__Supplied material__.
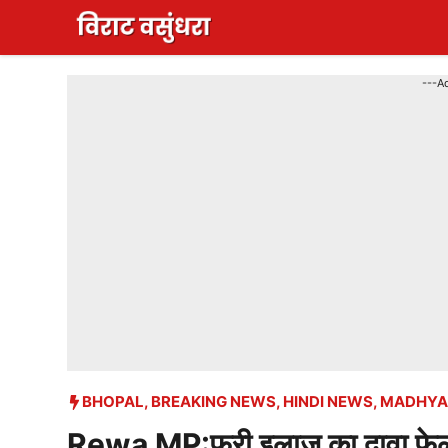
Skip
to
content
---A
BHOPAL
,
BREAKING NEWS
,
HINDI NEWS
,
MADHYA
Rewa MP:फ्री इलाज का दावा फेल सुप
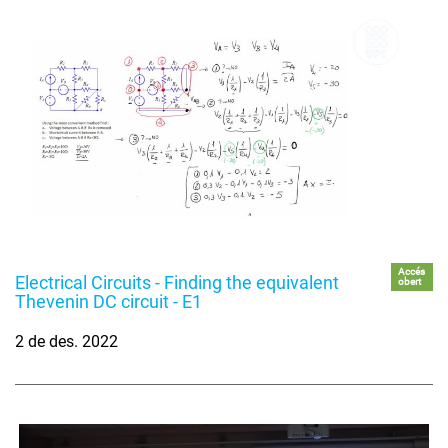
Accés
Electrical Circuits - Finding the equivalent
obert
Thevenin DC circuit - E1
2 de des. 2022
---
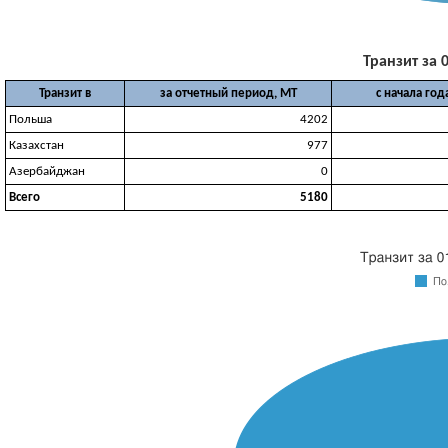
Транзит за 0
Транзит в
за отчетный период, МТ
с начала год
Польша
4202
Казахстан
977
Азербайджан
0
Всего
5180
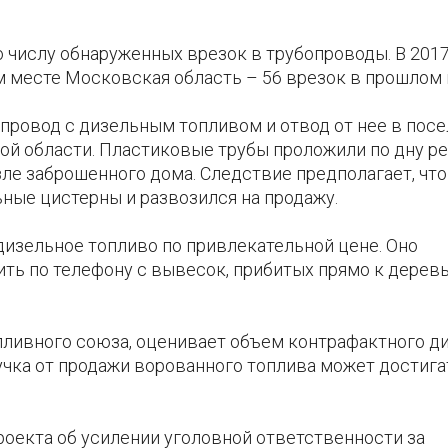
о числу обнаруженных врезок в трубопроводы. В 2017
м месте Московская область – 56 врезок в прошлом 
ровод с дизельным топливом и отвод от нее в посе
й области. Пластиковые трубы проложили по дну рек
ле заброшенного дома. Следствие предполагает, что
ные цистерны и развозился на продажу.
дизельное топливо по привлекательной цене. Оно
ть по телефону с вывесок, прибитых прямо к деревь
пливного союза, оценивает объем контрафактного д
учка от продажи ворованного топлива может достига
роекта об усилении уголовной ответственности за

__About this task__. The data above holds the lines to copy: start at the one with "Rewa MP:फ्री इलाज का दावा फेल सुप", stop at the one with "2 de des. 2022", include both, copy them exactly without pictures, and copy nothing else.

__Answer below__.
Rewa MP:फ्री इलाज का दावा फेल सुप
Accés
Electrical Circuits - Finding the equivalent
obert
Thevenin DC circuit - E1
2 de des. 2022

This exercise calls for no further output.